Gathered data

Content starts

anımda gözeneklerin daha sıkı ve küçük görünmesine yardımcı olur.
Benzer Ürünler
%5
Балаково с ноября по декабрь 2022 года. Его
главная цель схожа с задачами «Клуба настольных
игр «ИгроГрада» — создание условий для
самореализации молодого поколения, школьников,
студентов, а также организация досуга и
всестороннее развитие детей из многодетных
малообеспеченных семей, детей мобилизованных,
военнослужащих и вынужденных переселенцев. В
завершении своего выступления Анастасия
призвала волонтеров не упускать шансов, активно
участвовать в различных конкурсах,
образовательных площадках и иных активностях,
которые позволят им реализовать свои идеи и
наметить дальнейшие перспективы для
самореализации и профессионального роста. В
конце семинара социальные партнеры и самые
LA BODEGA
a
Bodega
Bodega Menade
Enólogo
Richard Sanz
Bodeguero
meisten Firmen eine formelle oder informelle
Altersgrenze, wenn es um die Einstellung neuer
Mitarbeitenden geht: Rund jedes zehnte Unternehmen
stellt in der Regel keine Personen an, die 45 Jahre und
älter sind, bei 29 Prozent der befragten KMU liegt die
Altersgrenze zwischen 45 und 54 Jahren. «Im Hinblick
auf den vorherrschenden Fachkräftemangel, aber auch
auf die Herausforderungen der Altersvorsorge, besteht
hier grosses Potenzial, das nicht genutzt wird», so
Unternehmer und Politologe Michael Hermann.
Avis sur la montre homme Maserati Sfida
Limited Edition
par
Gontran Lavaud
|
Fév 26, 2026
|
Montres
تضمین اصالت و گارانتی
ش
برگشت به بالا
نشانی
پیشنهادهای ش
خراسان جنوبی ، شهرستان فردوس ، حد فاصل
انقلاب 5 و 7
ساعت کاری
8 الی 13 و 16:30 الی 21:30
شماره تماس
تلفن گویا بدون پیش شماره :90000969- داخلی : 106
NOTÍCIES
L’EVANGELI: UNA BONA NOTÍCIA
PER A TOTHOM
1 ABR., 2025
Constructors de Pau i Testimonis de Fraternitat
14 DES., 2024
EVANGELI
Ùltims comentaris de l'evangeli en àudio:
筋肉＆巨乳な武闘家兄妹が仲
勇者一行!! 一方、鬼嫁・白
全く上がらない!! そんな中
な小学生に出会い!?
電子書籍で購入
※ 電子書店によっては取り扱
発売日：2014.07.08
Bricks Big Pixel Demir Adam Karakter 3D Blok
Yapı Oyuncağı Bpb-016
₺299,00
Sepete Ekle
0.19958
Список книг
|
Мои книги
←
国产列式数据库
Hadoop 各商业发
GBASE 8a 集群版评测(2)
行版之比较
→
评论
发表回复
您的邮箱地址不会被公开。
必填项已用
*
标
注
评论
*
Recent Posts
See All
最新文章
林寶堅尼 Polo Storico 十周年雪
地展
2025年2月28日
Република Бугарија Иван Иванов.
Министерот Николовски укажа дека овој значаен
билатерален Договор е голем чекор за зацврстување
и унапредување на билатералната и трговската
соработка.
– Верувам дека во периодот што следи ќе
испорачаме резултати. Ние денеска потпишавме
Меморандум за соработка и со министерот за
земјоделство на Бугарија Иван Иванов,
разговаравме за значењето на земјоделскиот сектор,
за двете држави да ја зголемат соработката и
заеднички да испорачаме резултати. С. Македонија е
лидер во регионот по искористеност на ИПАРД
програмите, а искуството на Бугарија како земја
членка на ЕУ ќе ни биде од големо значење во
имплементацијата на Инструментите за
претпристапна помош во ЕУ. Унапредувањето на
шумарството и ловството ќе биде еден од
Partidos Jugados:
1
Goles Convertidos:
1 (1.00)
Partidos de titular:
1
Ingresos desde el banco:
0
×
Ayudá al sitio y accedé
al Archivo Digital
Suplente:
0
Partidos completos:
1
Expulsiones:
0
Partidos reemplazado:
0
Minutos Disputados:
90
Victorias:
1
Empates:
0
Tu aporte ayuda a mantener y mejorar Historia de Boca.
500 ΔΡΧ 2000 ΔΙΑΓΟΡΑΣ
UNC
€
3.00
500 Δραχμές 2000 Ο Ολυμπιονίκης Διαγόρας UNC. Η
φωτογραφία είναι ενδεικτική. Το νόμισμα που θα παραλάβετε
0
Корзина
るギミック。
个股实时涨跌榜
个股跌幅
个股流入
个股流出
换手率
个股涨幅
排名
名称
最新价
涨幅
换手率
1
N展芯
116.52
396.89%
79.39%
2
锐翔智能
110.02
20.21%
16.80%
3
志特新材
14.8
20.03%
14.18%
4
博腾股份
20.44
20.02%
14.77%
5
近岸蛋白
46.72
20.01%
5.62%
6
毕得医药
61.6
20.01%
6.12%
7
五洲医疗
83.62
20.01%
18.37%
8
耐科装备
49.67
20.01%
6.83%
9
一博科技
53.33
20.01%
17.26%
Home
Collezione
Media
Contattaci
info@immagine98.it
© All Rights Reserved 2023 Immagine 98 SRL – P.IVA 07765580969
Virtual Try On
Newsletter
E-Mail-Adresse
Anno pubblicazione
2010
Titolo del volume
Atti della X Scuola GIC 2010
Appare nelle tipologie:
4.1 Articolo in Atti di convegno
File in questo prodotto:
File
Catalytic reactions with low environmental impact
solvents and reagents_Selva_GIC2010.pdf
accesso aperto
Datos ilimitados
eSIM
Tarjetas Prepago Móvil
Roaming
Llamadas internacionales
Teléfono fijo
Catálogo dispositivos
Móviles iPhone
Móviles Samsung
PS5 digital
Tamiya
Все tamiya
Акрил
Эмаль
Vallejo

Content ends

Directions for this task
Retype every line of text from all the items above, keeping each line identical to the original.

Exercise solution
anımda gözeneklerin daha sıkı ve küçük görünmesine yardımcı olur.
Benzer Ürünler
%5
Балаково с ноября по декабрь 2022 года. Его
главная цель схожа с задачами «Клуба настольных
игр «ИгроГрада» — создание условий для
самореализации молодого поколения, школьников,
студентов, а также организация досуга и
всестороннее развитие детей из многодетных
малообеспеченных семей, детей мобилизованных,
военнослужащих и вынужденных переселенцев. В
завершении своего выступления Анастасия
призвала волонтеров не упускать шансов, активно
участвовать в различных конкурсах,
образовательных площадках и иных активностях,
которые позволят им реализовать свои идеи и
наметить дальнейшие перспективы для
самореализации и профессионального роста. В
конце семинара социальные партнеры и самые
LA BODEGA
a
Bodega
Bodega Menade
Enólogo
Richard Sanz
Bodeguero
meisten Firmen eine formelle oder informelle
Altersgrenze, wenn es um die Einstellung neuer
Mitarbeitenden geht: Rund jedes zehnte Unternehmen
stellt in der Regel keine Personen an, die 45 Jahre und
älter sind, bei 29 Prozent der befragten KMU liegt die
Altersgrenze zwischen 45 und 54 Jahren. «Im Hinblick
auf den vorherrschenden Fachkräftemangel, aber auch
auf die Herausforderungen der Altersvorsorge, besteht
hier grosses Potenzial, das nicht genutzt wird», so
Unternehmer und Politologe Michael Hermann.
Avis sur la montre homme Maserati Sfida
Limited Edition
par
Gontran Lavaud
|
Fév 26, 2026
|
Montres
تضمین اصالت و گارانتی
ش
برگشت به بالا
نشانی
پیشنهادهای ش
خراسان جنوبی ، شهرستان فردوس ، حد فاصل
انقلاب 5 و 7
ساعت کاری
8 الی 13 و 16:30 الی 21:30
شماره تماس
تلفن گویا بدون پیش شماره :90000969- داخلی : 106
NOTÍCIES
L’EVANGELI: UNA BONA NOTÍCIA
PER A TOTHOM
1 ABR., 2025
Constructors de Pau i Testimonis de Fraternitat
14 DES., 2024
EVANGELI
Ùltims comentaris de l'evangeli en àudio:
筋肉＆巨乳な武闘家兄妹が仲
勇者一行!! 一方、鬼嫁・白
全く上がらない!! そんな中
な小学生に出会い!?
電子書籍で購入
※ 電子書店によっては取り扱
発売日：2014.07.08
Bricks Big Pixel Demir Adam Karakter 3D Blok
Yapı Oyuncağı Bpb-016
₺299,00
Sepete Ekle
0.19958
Список книг
|
Мои книги
←
国产列式数据库
Hadoop 各商业发
GBASE 8a 集群版评测(2)
行版之比较
→
评论
发表回复
您的邮箱地址不会被公开。
必填项已用
*
标
注
评论
*
Recent Posts
See All
最新文章
林寶堅尼 Polo Storico 十周年雪
地展
2025年2月28日
Република Бугарија Иван Иванов.
Министерот Николовски укажа дека овој значаен
билатерален Договор е голем чекор за зацврстување
и унапредување на билатералната и трговската
соработка.
– Верувам дека во периодот што следи ќе
испорачаме резултати. Ние денеска потпишавме
Меморандум за соработка и со министерот за
земјоделство на Бугарија Иван Иванов,
разговаравме за значењето на земјоделскиот сектор,
за двете држави да ја зголемат соработката и
заеднички да испорачаме резултати. С. Македонија е
лидер во регионот по искористеност на ИПАРД
програмите, а искуството на Бугарија како земја
членка на ЕУ ќе ни биде од големо значење во
имплементацијата на Инструментите за
претпристапна помош во ЕУ. Унапредувањето на
шумарството и ловството ќе биде еден од
Partidos Jugados:
1
Goles Convertidos:
1 (1.00)
Partidos de titular:
1
Ingresos desde el banco:
0
×
Ayudá al sitio y accedé
al Archivo Digital
Suplente:
0
Partidos completos:
1
Expulsiones:
0
Partidos reemplazado:
0
Minutos Disputados:
90
Victorias:
1
Empates:
0
Tu aporte ayuda a mantener y mejorar Historia de Boca.
500 ΔΡΧ 2000 ΔΙΑΓΟΡΑΣ
UNC
€
3.00
500 Δραχμές 2000 Ο Ολυμπιονίκης Διαγόρας UNC. Η
φωτογραφία είναι ενδεικτική. Το νόμισμα που θα παραλάβετε
0
Корзина
るギミック。
个股实时涨跌榜
个股跌幅
个股流入
个股流出
换手率
个股涨幅
排名
名称
最新价
涨幅
换手率
1
N展芯
116.52
396.89%
79.39%
2
锐翔智能
110.02
20.21%
16.80%
3
志特新材
14.8
20.03%
14.18%
4
博腾股份
20.44
20.02%
14.77%
5
近岸蛋白
46.72
20.01%
5.62%
6
毕得医药
61.6
20.01%
6.12%
7
五洲医疗
83.62
20.01%
18.37%
8
耐科装备
49.67
20.01%
6.83%
9
一博科技
53.33
20.01%
17.26%
Home
Collezione
Media
Contattaci
info@immagine98.it
© All Rights Reserved 2023 Immagine 98 SRL – P.IVA 07765580969
Virtual Try On
Newsletter
E-Mail-Adresse
Anno pubblicazione
2010
Titolo del volume
Atti della X Scuola GIC 2010
Appare nelle tipologie:
4.1 Articolo in Atti di convegno
File in questo prodotto:
File
Catalytic reactions with low environmental impact
solvents and reagents_Selva_GIC2010.pdf
accesso aperto
Datos ilimitados
eSIM
Tarjetas Prepago Móvil
Roaming
Llamadas internacionales
Teléfono fijo
Catálogo dispositivos
Móviles iPhone
Móviles Samsung
PS5 digital
Tamiya
Все tamiya
Акрил
Эмаль
Vallejo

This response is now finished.